Records supplied:

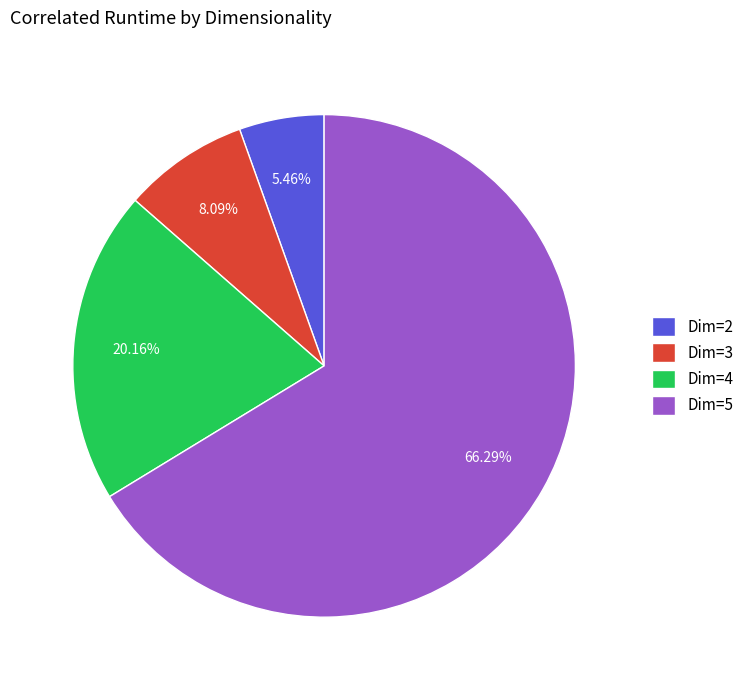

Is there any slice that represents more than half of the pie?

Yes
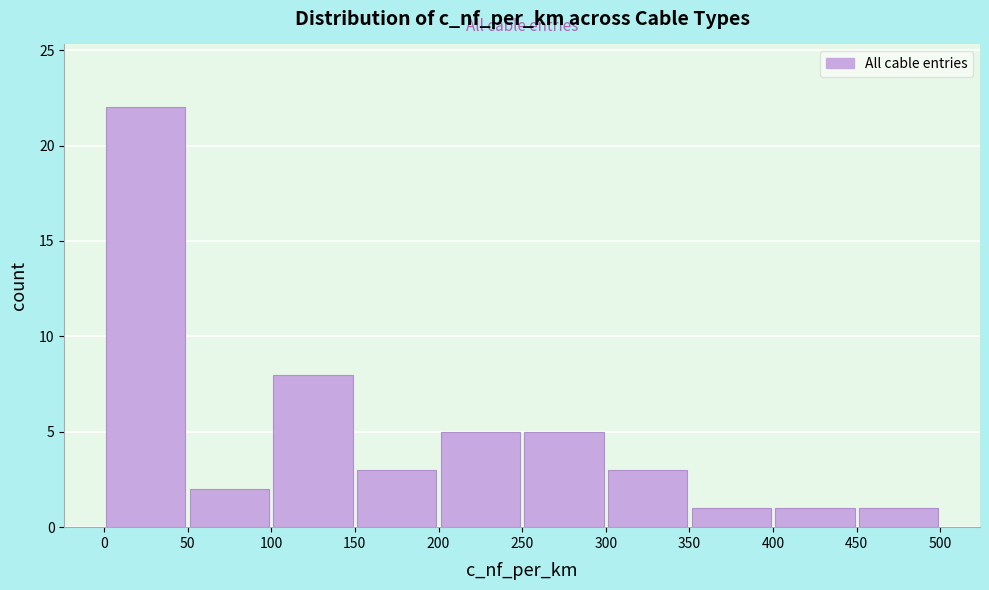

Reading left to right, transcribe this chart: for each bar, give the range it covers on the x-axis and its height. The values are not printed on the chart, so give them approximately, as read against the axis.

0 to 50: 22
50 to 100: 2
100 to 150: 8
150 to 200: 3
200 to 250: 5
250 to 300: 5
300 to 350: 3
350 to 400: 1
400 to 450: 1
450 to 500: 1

Assigned task: Reproduce the records above word for word, omitting the pictures.

Reply:
Is there any slice that represents more than half of the pie?

Yes

Reading left to right, transcribe this chart: for each bar, give the range it covers on the x-axis and its height. The values are not printed on the chart, so give them approximately, as read against the axis.

0 to 50: 22
50 to 100: 2
100 to 150: 8
150 to 200: 3
200 to 250: 5
250 to 300: 5
300 to 350: 3
350 to 400: 1
400 to 450: 1
450 to 500: 1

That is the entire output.